At the same time the students did not say it hindered their general comprehension. This discrepancy was hard for those conducting the pilot to reconcile! Students said the ebooks did not seem friendly or companionable. Need to change patterns of infant instruction in reading and need to include more interaction, Flash, and features that change/augment the reading experience! (Do what books can’t do now!)

Kindle was not interested in partnering with any of these schools!

Next I attend a Google Wave Demo. I’ve written and talked so much about Google Wave in the last few months and I still don’t have an account! Still, I can’t wait for an account for myself and accounts for all my friends and coworkers so we can start collaborating with this new tool! I do have some concerns that it will be a paradigm shift that will require some change in my processes!

The program “I’m Thin and Green” : Reducing the Desktop Carbon Footprint while Offering Anywhere, Anytime, Computing Services, was led by Richard Toeniskoetter of Northern Arizona University in Flagstaff who described the school of 15,000 students on a mountain campus (between Sedona and the Grand Canyon) 7,000 additional students statewide (elevation 7000ft) as one that is epitomized by small class size.

They have a goal to be carbon neutral by 2020. They engage and educate the community both locally and globally and offer hands on sustainability learning opportunities to students. Both the Business and Engineering buildings are Gold LEED certified and the Applied Research and Design building is Platinum LEED certified.

Thin clients in use there use only 4 watts of power, with no need for UPCs as the data is all saved at data center. Hotdesking allows a session to follow you anywhere. Questions like offline usage (Network is down?) and licensing were important when considering this switch. Thin clients allow the applications in a lab to be changed at a moments notice, but do require the infrastructure to support this new model of computing.

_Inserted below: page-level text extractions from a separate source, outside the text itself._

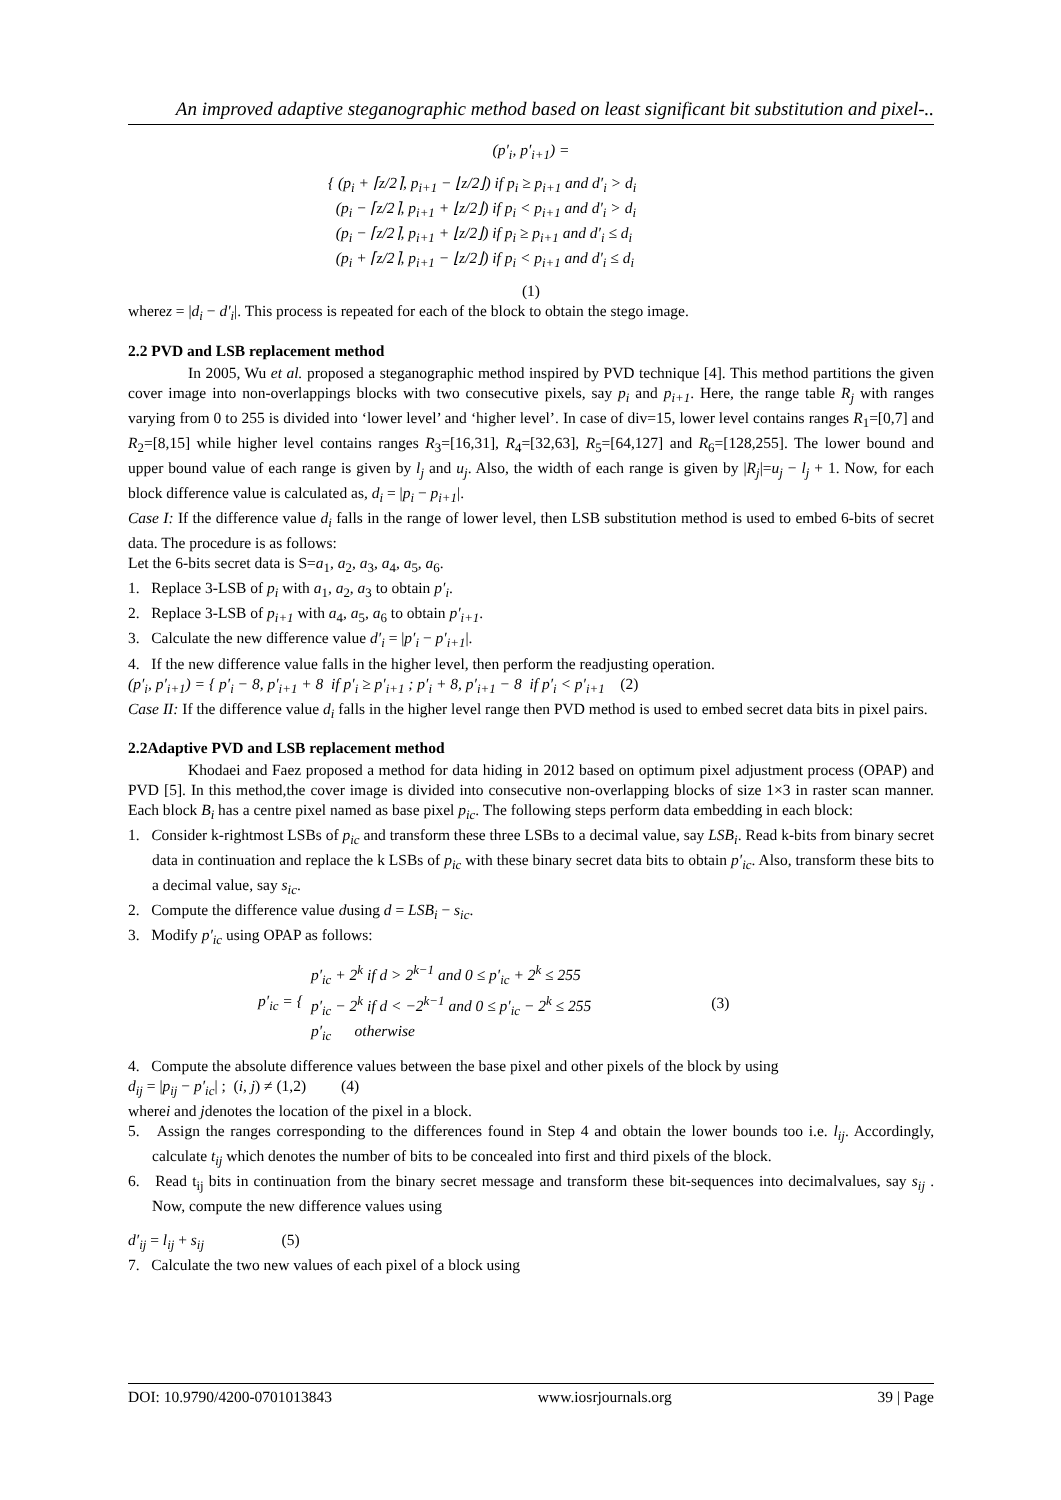An improved adaptive steganographic method based on least significant bit substitution and pixel-..
(p′<sub>i</sub>, p′<sub>i+1</sub>) =
{ (p<sub>i</sub> + ⌈z/2⌉, p<sub>i+1</sub> − ⌊z/2⌋) if p<sub>i</sub> ≥ p<sub>i+1</sub> and d′<sub>i</sub> > d<sub>i</sub>
(p<sub>i</sub> − ⌈z/2⌉, p<sub>i+1</sub> + ⌊z/2⌋) if p<sub>i</sub> < p<sub>i+1</sub> and d′<sub>i</sub> > d<sub>i</sub>
(p<sub>i</sub> − ⌈z/2⌉, p<sub>i+1</sub> + ⌊z/2⌋) if p<sub>i</sub> ≥ p<sub>i+1</sub> and d′<sub>i</sub> ≤ d<sub>i</sub>
(p<sub>i</sub> + ⌈z/2⌉, p<sub>i+1</sub> − ⌊z/2⌋) if p<sub>i</sub> < p<sub>i+1</sub> and d′<sub>i</sub> ≤ d<sub>i</sub>
(1)
wherez = |d<sub>i</sub> − d′<sub>i</sub>|. This process is repeated for each of the block to obtain the stego image.
2.2 PVD and LSB replacement method
In 2005, Wu et al. proposed a steganographic method inspired by PVD technique [4]. This method partitions the given cover image into non-overlappings blocks with two consecutive pixels, say p<sub>i</sub> and p<sub>i+1</sub>. Here, the range table R<sub>j</sub> with ranges varying from 0 to 255 is divided into ‘lower level’ and ‘higher level’. In case of div=15, lower level contains ranges R<sub>1</sub>=[0,7] and R<sub>2</sub>=[8,15] while higher level contains ranges R<sub>3</sub>=[16,31], R<sub>4</sub>=[32,63], R<sub>5</sub>=[64,127] and R<sub>6</sub>=[128,255]. The lower bound and upper bound value of each range is given by l<sub>j</sub> and u<sub>j</sub>. Also, the width of each range is given by |R<sub>j</sub>|=u<sub>j</sub> − l<sub>j</sub> + 1. Now, for each block difference value is calculated as, d<sub>i</sub> = |p<sub>i</sub> − p<sub>i+1</sub>|.
Case I: If the difference value d<sub>i</sub> falls in the range of lower level, then LSB substitution method is used to embed 6-bits of secret data. The procedure is as follows:
Let the 6-bits secret data is S=a<sub>1</sub>, a<sub>2</sub>, a<sub>3</sub>, a<sub>4</sub>, a<sub>5</sub>, a<sub>6</sub>.
1. Replace 3-LSB of p<sub>i</sub> with a<sub>1</sub>, a<sub>2</sub>, a<sub>3</sub> to obtain p′<sub>i</sub>.
2. Replace 3-LSB of p<sub>i+1</sub> with a<sub>4</sub>, a<sub>5</sub>, a<sub>6</sub> to obtain p′<sub>i+1</sub>.
3. Calculate the new difference value d′<sub>i</sub> = |p′<sub>i</sub> − p′<sub>i+1</sub>|.
4. If the new difference value falls in the higher level, then perform the readjusting operation.
(p′<sub>i</sub>, p′<sub>i+1</sub>) = { p′<sub>i</sub> − 8, p′<sub>i+1</sub> + 8 if p′<sub>i</sub> ≥ p′<sub>i+1</sub> ; p′<sub>i</sub> + 8, p′<sub>i+1</sub> − 8 if p′<sub>i</sub> < p′<sub>i+1</sub> (2)
Case II: If the difference value d<sub>i</sub> falls in the higher level range then PVD method is used to embed secret data bits in pixel pairs.
2.2Adaptive PVD and LSB replacement method
Khodaei and Faez proposed a method for data hiding in 2012 based on optimum pixel adjustment process (OPAP) and PVD [5]. In this method,the cover image is divided into consecutive non-overlapping blocks of size 1×3 in raster scan manner. Each block B<sub>i</sub> has a centre pixel named as base pixel p<sub>ic</sub>. The following steps perform data embedding in each block:
1. Consider k-rightmost LSBs of p<sub>ic</sub> and transform these three LSBs to a decimal value, say LSB<sub>i</sub>. Read k-bits from binary secret data in continuation and replace the k LSBs of p<sub>ic</sub> with these binary secret data bits to obtain p′<sub>ic</sub>. Also, transform these bits to a decimal value, say s<sub>ic</sub>.
2. Compute the difference value dusing d = LSB<sub>i</sub> − s<sub>ic</sub>.
3. Modify p′<sub>ic</sub> using OPAP as follows:
p′<sub>ic</sub> = {
p′<sub>ic</sub> + 2<sup>k</sup> if d > 2<sup>k−1</sup> and 0 ≤ p′<sub>ic</sub> + 2<sup>k</sup> ≤ 255
p′<sub>ic</sub> − 2<sup>k</sup> if d < −2<sup>k−1</sup> and 0 ≤ p′<sub>ic</sub> − 2<sup>k</sup> ≤ 255
p′<sub>ic</sub> otherwise
(3)
4. Compute the absolute difference values between the base pixel and other pixels of the block by using
d<sub>ij</sub> = |p<sub>ij</sub> − p′<sub>ic</sub>| ; (i, j) ≠ (1,2) (4)
wherei and jdenotes the location of the pixel in a block.
5. Assign the ranges corresponding to the differences found in Step 4 and obtain the lower bounds too i.e. l<sub>ij</sub>. Accordingly, calculate t<sub>ij</sub> which denotes the number of bits to be concealed into first and third pixels of the block.
6. Read t<sub>ij</sub> bits in continuation from the binary secret message and transform these bit-sequences into decimalvalues, say s<sub>ij</sub> . Now, compute the new difference values using
d′<sub>ij</sub> = l<sub>ij</sub> + s<sub>ij</sub> (5)
7. Calculate the two new values of each pixel of a block using
DOI: 10.9790/4200-0701013843 www.iosrjournals.org 39 | Page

These clients are goof for about 80% of users, but not for those who heavily use multimedia. He said resistance to thin clients is natural and we should not force it where it does not fit. For those wanting more information he suggested reading an article by Karla Hignite in Business Officer, Oct 2009 on thin clients.

This post is getting too long, so I’ll end with the wild program “Bricks and Mortar Libraries in the 21st Century: An Oxymoron? This was a Point and Counter Point session between Suzanne Thorin and Richard Luce. Thorin said the library as place is dead and we need to move on. She said new discovery tools and resources are all digital. ILL is a scanning activity, only buying books on demand of faculty; we are moving our books off-site. Students use us as social study space with their laptops, still quiet spaces, often not using our services on those laptops. She described roving librarians, saying we have abandoned the reference desk and that our organizational structures are “a blast from the past”. She said we need to stop counting numbers of books and other things that don’t show what we do. She also said we should count how we impact student success and retention and scholarly publishing instead.

Then Richard Luce spoke saying that she had been talking about print v digital, not about the library as place. He said we came here today (to Educause) to interact with one another. The library is a place to be with one another. There is a social, community, role, with libraries becoming classrooms and laboratories. Library is the neutral/mutual location on the college/university campus.

This was a wild session with too much point and counter point to capture, but you get the idea. I think it is interesting that ZSR has made many of the transitions discussed, creating quiet study areas, cool new collaborative spaces, and doing more with instruction.

Finally, some quick stats! There are about 4000 attendees at Educause this year, over 6000 if you count all the vendors, and there are over 1000 people participating in the online Educause conference. Oh, and I’m the only person from WFU here!